Se un gay insegna nella scuola di vostro figlio può provocare danni al metodo di studio di vostro figlio?

Potremmo continuare con altri tantissimi esempi, ma negli ultimi giorni sta facendo scalpore la notizia di un’insegnate lesbica della città di Trento che era stata privata dall’istituto scolastico dove lavorava della dignità di docente e di donna che tutti dovremo ricevere.

L’istituto scolastico in questione è l’istituto scolastico privato “Sacro Cuore” che ha deciso di non rinnovare il contratto ad una docente di educazione artistica perché lesbica. La Corte di Appello, ha infatti stabilito che la scuola dovrà pagare 45mila euro alla donna discriminata, oltre a tale somma l’istituto scolastico dovrà risarcire di euro 10mila la Cgil e all’Associazione radicale Certi Diritti.

La notizia è stata resa nota da Il Fatto Quotidiano, che riporta, secondo la Corte d’appello è stata “accertata la natura discriminatoria per orientamento sessuale, individuale e collettiva, della condotta attuata dall’Istituto delle Figlie del Sacro Cuore di Gesù di Trento in ordine alla selezione per l’assunzione degli insegnanti” e va ordinata “all’Istituto l’immediata cessazione di tale condotta”.

La donna che con estrema felicità ha appreso tale discriminazione lavorativa bocciata dalla corte di appello proprio il giorno della donna l’8 marzo scorso afferma:

“mi ritengo finalmente reintegrata nella mia dignità di docente e di donna, fatto che assume una particolare importanza proprio oggi.

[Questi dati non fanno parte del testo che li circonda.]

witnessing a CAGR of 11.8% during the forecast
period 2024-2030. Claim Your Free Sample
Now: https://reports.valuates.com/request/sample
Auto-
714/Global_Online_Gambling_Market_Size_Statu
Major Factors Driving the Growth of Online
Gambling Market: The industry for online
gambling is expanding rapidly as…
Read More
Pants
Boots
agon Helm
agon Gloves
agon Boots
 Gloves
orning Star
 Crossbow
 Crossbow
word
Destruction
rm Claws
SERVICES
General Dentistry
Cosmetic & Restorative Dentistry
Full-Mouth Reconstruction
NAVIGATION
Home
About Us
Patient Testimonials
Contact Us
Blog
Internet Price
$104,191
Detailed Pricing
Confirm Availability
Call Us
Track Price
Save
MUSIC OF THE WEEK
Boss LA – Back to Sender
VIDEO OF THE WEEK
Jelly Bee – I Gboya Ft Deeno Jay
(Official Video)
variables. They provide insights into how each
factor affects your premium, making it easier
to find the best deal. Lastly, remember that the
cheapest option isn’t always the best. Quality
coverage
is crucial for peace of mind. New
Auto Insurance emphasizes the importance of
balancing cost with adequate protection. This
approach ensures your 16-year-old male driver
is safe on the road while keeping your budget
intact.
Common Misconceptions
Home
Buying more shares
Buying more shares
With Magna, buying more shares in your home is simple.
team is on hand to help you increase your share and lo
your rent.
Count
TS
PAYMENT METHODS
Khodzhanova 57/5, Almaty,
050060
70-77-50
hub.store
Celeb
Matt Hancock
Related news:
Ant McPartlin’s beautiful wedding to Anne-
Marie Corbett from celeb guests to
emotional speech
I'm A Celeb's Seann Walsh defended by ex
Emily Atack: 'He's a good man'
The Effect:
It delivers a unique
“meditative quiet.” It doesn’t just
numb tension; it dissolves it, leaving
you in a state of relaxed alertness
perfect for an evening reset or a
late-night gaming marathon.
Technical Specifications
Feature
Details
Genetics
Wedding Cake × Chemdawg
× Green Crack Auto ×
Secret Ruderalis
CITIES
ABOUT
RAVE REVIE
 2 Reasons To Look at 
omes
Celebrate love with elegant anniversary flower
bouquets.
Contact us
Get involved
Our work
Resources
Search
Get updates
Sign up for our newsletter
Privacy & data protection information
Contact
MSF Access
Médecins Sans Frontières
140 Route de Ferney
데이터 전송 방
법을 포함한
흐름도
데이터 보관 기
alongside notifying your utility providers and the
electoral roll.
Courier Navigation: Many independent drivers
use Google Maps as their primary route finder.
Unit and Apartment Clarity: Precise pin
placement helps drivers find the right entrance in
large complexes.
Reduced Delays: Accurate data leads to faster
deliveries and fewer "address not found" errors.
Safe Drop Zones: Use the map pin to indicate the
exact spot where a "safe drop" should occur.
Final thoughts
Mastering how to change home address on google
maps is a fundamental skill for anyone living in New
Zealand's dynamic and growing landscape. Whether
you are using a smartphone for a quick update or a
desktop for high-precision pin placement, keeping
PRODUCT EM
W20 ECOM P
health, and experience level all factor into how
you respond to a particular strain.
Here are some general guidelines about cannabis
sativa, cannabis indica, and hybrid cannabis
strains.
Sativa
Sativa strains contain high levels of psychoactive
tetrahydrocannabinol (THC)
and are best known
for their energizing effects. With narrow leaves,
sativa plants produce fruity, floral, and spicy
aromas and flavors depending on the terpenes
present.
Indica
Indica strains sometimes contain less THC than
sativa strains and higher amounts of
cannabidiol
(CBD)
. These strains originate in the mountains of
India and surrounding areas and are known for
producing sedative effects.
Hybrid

Il riconoscimento espresso della falsità delle dichiarazioni era per me prioritario, al di là di ogni risarcimento di denaro. È stata accertata la diffamazione e la ritorsione che ho subito con le dichiarazioni dell’Istituto alla stampa nazionale” prosegue “Nulla di peggio si poteva dire a un’insegnante se non che abusava del proprio ruolo per turbare i ragazzi. E sono anche contenta che in Italia si ribadisca che la vita privata di ognuna e ognuno è per l’appunto privata e che nessun datore di lavoro può entrare nelle nostre famiglie e chiedere chi siamo, chi amiamo o se vogliamo come donne abortire o meno”.

“Le ragioni della sentenza di primo grado, di affermazione della discriminazione diretta e della discriminazione diretta collettiva, scrivono i giudici, contrariamente a quanto sostenuto dall’appellante, non sono affatto frutto di grossolani errori, sviste, omissioni e fraintendimenti, e vanno condivise”.

Di tale ricorso si ritiene soddisfatto anche il segretario provinciale della Cgil, Franco Ianeselli che afferma: “ci siamo impegnati su questo caso perché siamo convinti che nessun lavoratore o lavoratrice possa essere giudicato o discriminato per il suo orientamento sessuale. Coerentemente con questo principio siamo pronti a usare il maggior risarcimento riconosciuto alla nostra organizzazione a sostegno di progetti per le pari opportunità e contro le discriminazioni”.